Invitée de Jean-Jacques Bourdin ce mercredi sur RMC, Isabelle Aubry, présidente de l'Association internationale des victimes de l'inceste (AIVI), dévoile en exclusivité les résultats d'une enquête Harris Interactive, réalisée fin octobre, montrant que quatre millions de Français ont été victimes d'inceste, soit 6% de la population.

"En 2009, il y avait deux millions de victimes d'inceste selon notre sondage Ipsos. En 2015, selon notre enquête Harris Interactive menée sur internet, quatre millions de Français disent avoir été victimes d'incestes". Ces chiffres vertigineux sont donnés ce mercredi matin en exclusivité sur RMC par Isabelle Aubry, présidente fondatrice de l'Association internationale des victimes de l'inceste (AIVI). Elle en tire donc une conclusion: "Cela veut dire que la parole se libère sur Internet". 

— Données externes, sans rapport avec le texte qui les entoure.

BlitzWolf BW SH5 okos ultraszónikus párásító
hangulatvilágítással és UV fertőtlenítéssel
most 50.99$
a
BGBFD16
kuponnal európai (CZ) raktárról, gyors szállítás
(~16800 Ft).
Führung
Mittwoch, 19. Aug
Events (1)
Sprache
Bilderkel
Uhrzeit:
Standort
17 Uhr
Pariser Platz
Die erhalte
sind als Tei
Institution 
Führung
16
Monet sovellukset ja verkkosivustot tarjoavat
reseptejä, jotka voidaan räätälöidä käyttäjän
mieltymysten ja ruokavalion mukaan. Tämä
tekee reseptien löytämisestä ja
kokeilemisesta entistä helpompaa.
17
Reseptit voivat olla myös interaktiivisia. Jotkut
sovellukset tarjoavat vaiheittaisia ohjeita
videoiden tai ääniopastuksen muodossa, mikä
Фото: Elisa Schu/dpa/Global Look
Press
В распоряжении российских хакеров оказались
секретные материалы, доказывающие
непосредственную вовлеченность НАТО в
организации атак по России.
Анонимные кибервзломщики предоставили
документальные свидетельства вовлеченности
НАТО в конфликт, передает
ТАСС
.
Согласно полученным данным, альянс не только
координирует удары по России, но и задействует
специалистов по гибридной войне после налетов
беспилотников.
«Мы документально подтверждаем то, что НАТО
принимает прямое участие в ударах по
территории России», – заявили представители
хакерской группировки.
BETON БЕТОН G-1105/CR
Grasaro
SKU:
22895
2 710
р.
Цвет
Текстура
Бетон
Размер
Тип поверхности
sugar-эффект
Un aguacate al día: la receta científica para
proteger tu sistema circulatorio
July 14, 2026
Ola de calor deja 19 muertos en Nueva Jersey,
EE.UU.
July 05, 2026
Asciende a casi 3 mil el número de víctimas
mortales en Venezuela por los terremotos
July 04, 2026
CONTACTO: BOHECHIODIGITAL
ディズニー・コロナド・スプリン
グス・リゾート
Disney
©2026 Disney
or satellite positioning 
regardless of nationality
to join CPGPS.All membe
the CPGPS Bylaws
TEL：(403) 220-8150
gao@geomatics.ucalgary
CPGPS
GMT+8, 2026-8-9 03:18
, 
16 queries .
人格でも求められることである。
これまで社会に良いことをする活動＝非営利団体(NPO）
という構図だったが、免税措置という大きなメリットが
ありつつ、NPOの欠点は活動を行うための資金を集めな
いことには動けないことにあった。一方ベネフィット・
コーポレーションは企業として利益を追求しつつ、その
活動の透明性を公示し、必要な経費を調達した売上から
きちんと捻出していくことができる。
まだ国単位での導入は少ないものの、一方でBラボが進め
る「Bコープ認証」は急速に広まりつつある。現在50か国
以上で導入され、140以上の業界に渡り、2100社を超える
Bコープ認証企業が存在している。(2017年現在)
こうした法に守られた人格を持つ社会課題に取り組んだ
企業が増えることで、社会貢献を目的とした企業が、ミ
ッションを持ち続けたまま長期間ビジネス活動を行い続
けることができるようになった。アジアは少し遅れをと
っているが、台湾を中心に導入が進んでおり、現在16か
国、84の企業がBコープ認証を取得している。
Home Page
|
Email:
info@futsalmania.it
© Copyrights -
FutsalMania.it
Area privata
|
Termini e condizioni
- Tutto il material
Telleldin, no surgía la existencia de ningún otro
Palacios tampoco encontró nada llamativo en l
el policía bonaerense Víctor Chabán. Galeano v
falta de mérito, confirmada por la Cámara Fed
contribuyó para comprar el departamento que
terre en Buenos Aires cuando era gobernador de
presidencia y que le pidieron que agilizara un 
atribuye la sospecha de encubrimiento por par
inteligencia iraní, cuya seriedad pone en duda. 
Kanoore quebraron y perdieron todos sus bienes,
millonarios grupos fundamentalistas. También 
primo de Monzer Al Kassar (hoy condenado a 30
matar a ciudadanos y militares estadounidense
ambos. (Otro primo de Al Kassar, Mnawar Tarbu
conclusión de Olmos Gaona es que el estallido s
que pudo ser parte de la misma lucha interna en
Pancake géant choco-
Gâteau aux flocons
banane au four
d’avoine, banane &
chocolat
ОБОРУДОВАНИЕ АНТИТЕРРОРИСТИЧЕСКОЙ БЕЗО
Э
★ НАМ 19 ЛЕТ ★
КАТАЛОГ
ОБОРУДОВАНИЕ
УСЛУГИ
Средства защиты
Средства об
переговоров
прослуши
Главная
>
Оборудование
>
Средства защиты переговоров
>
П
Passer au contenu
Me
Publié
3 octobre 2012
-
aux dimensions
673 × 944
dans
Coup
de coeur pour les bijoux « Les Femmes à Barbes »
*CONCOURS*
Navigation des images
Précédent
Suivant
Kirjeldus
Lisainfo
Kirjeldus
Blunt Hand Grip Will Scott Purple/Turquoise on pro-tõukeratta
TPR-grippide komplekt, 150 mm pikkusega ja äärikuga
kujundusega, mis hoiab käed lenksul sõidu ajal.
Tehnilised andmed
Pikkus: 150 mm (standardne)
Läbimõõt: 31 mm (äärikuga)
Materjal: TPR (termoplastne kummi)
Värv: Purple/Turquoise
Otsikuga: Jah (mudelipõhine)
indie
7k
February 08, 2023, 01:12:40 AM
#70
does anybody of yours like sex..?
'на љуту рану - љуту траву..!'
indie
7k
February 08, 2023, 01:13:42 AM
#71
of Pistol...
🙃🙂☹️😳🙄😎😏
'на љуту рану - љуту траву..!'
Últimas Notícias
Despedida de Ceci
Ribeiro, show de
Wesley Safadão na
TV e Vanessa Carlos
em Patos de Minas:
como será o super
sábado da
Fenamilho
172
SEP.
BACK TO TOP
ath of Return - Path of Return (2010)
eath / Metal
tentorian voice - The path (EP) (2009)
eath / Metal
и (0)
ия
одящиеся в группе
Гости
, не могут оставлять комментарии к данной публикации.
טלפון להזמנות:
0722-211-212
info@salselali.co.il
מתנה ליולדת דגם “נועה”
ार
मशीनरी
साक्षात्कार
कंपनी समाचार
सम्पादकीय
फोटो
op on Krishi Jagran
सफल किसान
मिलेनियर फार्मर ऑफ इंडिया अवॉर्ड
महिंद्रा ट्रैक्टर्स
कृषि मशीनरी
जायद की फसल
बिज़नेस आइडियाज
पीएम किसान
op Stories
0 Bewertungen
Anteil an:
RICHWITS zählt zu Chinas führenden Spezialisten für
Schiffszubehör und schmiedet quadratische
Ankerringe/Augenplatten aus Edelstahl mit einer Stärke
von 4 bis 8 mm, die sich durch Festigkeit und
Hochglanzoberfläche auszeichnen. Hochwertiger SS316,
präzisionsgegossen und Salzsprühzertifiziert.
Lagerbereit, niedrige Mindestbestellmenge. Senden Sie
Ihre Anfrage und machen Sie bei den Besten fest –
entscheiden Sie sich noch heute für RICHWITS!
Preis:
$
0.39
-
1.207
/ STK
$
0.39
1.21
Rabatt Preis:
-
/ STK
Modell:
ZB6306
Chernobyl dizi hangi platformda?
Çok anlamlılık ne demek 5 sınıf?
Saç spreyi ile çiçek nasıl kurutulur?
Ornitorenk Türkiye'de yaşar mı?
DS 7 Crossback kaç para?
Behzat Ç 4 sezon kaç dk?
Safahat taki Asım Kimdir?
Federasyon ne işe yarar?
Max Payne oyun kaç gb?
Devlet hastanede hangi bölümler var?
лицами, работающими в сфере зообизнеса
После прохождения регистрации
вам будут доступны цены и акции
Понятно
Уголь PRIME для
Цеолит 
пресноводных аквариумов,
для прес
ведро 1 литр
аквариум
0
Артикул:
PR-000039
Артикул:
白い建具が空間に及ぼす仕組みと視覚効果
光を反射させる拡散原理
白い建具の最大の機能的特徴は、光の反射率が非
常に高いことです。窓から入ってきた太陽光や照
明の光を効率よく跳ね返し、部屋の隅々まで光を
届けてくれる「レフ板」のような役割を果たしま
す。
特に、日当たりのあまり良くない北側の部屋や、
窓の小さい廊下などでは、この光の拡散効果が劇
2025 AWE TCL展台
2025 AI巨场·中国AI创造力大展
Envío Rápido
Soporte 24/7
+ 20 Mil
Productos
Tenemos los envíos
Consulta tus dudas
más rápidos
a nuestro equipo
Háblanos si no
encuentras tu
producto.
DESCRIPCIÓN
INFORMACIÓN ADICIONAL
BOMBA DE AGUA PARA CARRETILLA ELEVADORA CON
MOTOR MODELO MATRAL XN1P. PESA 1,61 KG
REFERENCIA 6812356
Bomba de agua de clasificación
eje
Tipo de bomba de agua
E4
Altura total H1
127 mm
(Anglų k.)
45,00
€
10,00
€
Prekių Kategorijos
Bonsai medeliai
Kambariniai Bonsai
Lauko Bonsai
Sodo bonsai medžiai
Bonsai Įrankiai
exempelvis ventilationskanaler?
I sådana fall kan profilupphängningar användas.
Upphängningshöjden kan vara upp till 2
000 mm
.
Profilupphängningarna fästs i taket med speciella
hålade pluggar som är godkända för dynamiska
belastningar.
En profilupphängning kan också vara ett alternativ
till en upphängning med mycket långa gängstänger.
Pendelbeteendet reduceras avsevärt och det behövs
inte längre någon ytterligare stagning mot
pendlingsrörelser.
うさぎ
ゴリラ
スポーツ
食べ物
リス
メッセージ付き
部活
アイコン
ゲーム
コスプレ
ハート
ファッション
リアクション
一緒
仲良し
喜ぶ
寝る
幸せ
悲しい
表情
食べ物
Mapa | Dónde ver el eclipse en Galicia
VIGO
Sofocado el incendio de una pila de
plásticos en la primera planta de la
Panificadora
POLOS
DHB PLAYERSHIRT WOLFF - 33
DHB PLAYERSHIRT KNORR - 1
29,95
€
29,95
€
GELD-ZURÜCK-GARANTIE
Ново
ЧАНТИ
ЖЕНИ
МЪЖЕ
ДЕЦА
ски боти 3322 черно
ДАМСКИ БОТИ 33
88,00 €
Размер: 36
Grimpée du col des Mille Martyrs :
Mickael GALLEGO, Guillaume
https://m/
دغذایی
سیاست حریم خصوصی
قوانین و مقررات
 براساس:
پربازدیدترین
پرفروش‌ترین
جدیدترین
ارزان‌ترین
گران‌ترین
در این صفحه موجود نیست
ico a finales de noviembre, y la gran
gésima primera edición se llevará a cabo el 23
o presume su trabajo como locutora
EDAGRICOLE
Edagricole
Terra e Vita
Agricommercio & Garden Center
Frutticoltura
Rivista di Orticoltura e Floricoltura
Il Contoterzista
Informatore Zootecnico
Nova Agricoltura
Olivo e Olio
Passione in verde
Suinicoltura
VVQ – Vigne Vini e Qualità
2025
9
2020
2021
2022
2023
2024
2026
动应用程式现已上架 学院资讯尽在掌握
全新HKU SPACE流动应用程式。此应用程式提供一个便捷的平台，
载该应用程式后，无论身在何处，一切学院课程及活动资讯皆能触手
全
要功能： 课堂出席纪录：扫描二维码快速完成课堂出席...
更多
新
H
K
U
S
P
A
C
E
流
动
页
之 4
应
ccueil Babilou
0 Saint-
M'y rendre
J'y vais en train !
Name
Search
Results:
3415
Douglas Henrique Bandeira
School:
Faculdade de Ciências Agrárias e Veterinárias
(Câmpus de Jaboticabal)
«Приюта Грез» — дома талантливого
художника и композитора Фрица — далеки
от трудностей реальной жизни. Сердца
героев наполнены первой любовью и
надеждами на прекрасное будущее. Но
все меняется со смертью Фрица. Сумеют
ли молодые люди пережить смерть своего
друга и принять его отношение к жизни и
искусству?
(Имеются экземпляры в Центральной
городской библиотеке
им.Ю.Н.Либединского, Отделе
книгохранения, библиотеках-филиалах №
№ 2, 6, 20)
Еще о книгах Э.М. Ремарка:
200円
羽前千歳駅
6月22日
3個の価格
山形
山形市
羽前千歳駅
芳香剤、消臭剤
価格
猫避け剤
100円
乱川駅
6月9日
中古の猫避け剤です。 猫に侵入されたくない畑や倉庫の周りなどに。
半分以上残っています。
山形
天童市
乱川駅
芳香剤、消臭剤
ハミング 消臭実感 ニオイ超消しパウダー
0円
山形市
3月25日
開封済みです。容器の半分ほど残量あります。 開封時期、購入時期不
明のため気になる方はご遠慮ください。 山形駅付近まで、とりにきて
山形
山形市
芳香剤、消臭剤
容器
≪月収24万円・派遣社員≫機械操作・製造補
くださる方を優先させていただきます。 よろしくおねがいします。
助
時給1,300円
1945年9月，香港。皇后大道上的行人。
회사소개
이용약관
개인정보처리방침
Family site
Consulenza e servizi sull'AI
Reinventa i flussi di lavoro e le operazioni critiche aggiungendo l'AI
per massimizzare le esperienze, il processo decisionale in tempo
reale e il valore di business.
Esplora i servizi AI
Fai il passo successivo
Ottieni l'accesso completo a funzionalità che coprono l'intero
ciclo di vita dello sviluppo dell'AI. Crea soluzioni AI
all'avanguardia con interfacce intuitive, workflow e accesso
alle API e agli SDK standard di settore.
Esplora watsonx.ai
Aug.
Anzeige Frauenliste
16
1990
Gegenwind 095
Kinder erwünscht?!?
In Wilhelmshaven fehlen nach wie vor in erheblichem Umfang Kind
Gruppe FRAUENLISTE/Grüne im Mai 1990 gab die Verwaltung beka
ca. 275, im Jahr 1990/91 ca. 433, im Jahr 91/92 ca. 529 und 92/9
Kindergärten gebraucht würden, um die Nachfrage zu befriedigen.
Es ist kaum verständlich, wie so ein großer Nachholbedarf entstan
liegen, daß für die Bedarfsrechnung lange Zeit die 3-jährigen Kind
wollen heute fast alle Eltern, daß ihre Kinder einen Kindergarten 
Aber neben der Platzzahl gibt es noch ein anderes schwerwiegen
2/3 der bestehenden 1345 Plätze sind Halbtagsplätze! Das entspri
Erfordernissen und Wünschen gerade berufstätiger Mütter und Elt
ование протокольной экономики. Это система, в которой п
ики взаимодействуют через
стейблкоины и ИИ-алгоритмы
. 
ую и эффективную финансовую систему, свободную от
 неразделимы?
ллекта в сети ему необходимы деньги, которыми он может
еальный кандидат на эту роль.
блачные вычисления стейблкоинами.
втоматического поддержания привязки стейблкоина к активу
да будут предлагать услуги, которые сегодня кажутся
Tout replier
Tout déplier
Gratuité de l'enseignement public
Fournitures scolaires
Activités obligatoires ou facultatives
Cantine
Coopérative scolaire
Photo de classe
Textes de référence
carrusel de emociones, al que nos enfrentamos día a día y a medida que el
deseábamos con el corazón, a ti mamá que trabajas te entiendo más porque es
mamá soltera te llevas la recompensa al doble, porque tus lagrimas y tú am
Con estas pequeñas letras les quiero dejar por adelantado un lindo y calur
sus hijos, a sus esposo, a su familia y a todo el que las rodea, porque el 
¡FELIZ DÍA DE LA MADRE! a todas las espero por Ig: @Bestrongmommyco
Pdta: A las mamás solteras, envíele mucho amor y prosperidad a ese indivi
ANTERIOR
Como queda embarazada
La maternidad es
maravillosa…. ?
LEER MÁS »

"Aucune enquête en profondeur"

Quatre millions de Français, cela représente 6% de la population totale. Une proportion qui monte à 9% chez les femmes. "C'est beaucoup plus difficile pour les hommes d'en parler, explique Isabelle Aubry dans Bourdin Direct. Mais nous estimons qu'en réalité, il y a quasiment autant de victimes hommes que femmes". Et de regretter "qu'il n'y ait aucune enquête en profondeur sur l'inceste en France. Les seuls chiffres que nous ayons sont les nôtres: deux millions de victimes en 2009, quatre millions en 2015".

Isabelle Aubry avance un autre chiffre, tout aussi inquiétant: "75% des agressions sexuelles sur mineur interviennent dans le cadre familial alors qu'on a l'impression que le danger vient de l'extérieur. Mais non, il est au sein de la famille". Elle ajoute aussi que "27% des Français connaissent au moins une victime d'inceste".

"Une victime sur deux tente de se suicider"

"Le Conseil de l'Europe dit qu'un enfant sur cinq est victime de violences sexuelles avant 18 ans et on ne fait rien de ce chiffre pour l'instant, déplore-t-elle encore. Alors qu'il faudrait le traiter comme un problème de santé publique. Il faudrait faire des recherches, former les professeurs, tout comme les médecins et les psys".

Pourtant, comme l'explique Isabelle Aubry les conséquences de l'inceste sont terribles et persistantes: "Cela peut même tuer cinquante ans après les faits parce que cela créé des maladies comme le cancer, le diabète ou encore de maladies cardio-vasculaires", alarme-t-elle sur RMC. Et d'affirmer encore qu'"une victime d'inceste sur deux tente de se suicider au moins une fois dans sa vie. C'est gravissime". "Il y a donc vraiment des mesures à prendre, insiste la présidente de l'AIVI. On a fait un plan cancer, un plan diabète, un plan autiste… Il faut donc faire un plan inceste".